Modified: peps/trunk/pep-3140.txt
==============================================================================
--- peps/trunk/pep-3140.txt	(original)
+++ peps/trunk/pep-3140.txt	Sun Jun  1 16:30:24 2008
@@ -3,7 +3,7 @@
 Version: $Revision$
 Last-Modified: $Date: 2008-05-28 20:38:33 -0600 (Thu, 28 May 2008)$
 Author: Oleg Broytmann <phd at phd.pp.ru>,
-       Jim Jewett <jimjjewett at gmail.com>
+        Jim Jewett <jimjjewett at gmail.com>
 Discussions-To: python-3000 at python.org
 Status: Rejected
 Type: Standards Track
@@ -40,7 +40,7 @@
    -- there is no standard way to print a container's content calling
       items' __str__, that's inconvenient in cases where __str__ and
       __repr__ return different results;
-   -- repr(item) sometimes do wrong things (hex-escapes non-ascii
+   -- repr(item) sometimes do wrong things (hex-escapes non-ASCII
       strings, e.g.)
 
    This PEP proposes to change how str(container) works.  It is
@@ -69,14 +69,14 @@
 
    The disadvantage is that __repr__ often returns technical data
    (like '<object at address>') or unreadable string (hex-encoded
-   string if the input is non-ascii string):
+   string if the input is non-ASCII string):
 
        >>> print(['тест'])
        ['\xd4\xc5\xd3\xd4']
 
    One of the motivations for PEP 3138 is that neither repr nor str
-   will allow the sensible printing of dicts whose keys are non-ascii
-   text strings.  Now that unicode identifiers are allowed, it
+   will allow the sensible printing of dicts whose keys are non-ASCII
+   text strings.  Now that Unicode identifiers are allowed, it
    includes Python's own attribute dicts.  This also includes JSON
    serialization (and caused some hoops for the json lib).
 
@@ -85,7 +85,7 @@
    persistence) outputs some objects, with system-dependent failures.
 
    Changing how str(container) works would allow easy debugging in
-   the normal case, and retrain the safety of ASCII-only for the
+   the normal case, and retain the safety of ASCII-only for the
    machine-readable  case.  The only downside is that str(x) and
    repr(x) would more often be different -- but only in those cases
    where the current almost-the-same version is insufficient.
@@ -169,9 +169,9 @@
    drawback of the proposal is that every __repr__ implementation
    must be changed.  Introspection could help a bit (inspect __repr__
    before calling if it accepts 2 or 3 parameters), but introspection
-   doesn't work on classes written in C, like all builtin containers.
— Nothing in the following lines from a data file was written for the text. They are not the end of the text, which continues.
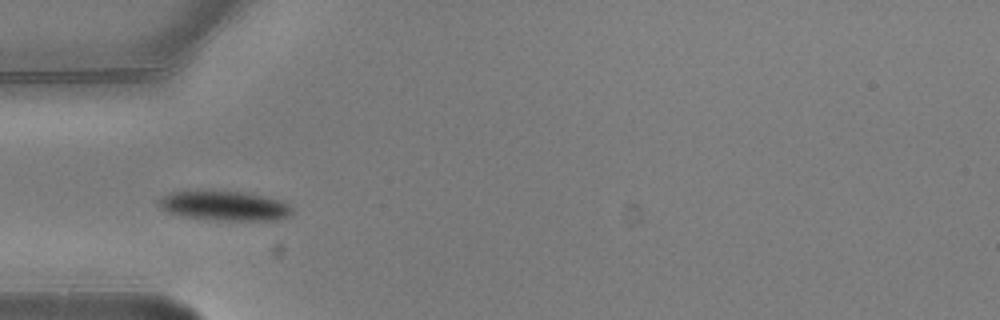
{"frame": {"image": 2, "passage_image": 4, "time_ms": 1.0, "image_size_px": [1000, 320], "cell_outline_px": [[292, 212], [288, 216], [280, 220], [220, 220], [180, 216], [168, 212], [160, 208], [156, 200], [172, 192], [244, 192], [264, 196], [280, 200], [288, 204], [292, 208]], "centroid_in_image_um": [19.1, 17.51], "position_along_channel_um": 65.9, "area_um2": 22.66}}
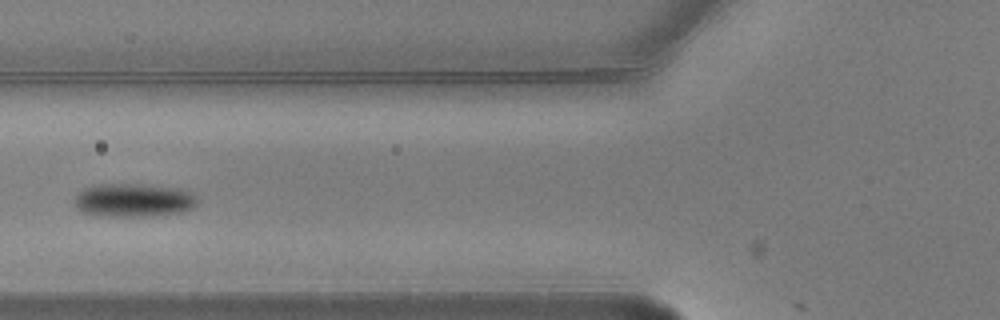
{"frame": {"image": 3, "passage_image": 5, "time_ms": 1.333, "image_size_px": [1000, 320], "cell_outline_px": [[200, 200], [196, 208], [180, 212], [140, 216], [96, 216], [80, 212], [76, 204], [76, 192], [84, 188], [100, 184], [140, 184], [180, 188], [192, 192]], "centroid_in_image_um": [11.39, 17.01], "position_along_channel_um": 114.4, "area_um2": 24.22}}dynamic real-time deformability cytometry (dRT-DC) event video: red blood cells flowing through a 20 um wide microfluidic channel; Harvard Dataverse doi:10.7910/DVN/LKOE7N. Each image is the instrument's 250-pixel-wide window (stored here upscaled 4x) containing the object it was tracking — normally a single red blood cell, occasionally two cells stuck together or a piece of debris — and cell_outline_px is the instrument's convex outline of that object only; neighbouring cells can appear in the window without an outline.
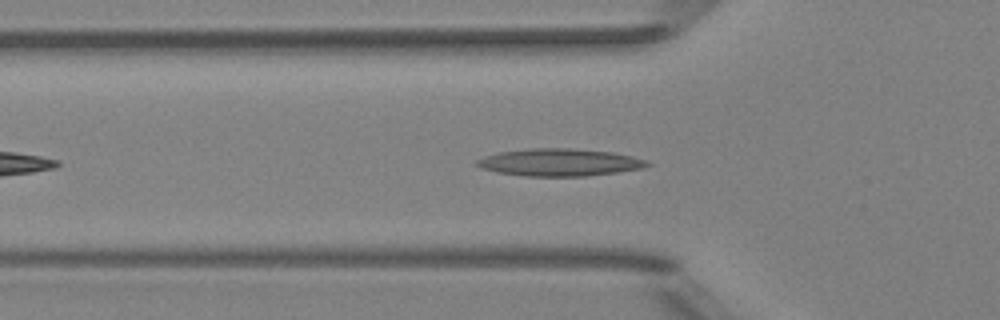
{"species": "Egyptian fruit bat (a non-hibernating species)", "species_latin": "Rousettus aegyptiacus", "temperature_condition": "room temperature", "stored_images_in_passage": 39, "camera_frame_rate_fps": 3000, "um_per_image_px": 0.085, "animal": {"sex": "female"}, "frame": {"image": 1, "passage_image": 7, "time_ms": 2.0, "image_size_px": [1000, 320], "cell_outline_px": [[652, 164], [644, 168], [588, 176], [524, 176], [496, 172], [480, 168], [472, 164], [476, 160], [484, 156], [496, 152], [532, 148], [568, 148], [612, 152], [632, 156], [648, 160]], "centroid_in_image_um": [47.52, 13.8], "position_along_channel_um": 78.3, "area_um2": 27.46}}
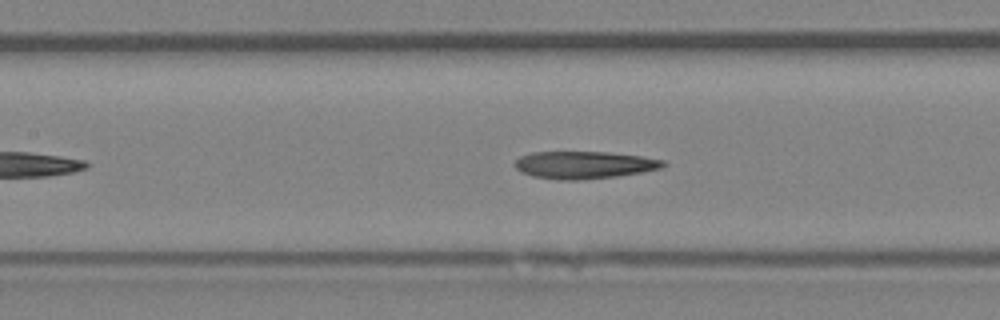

+   doesn't work on classes written in C, like all built-in containers.
 
-   Less radical proposal is to implement __str__ methods for builtin
+   Less radical proposal is to implement __str__ methods for built-in
    container types.  The obvious drawback is a duplication of effort
    - all those __str__ and __repr__ implementations are only differ
    in one small detail - if they call str or repr on items.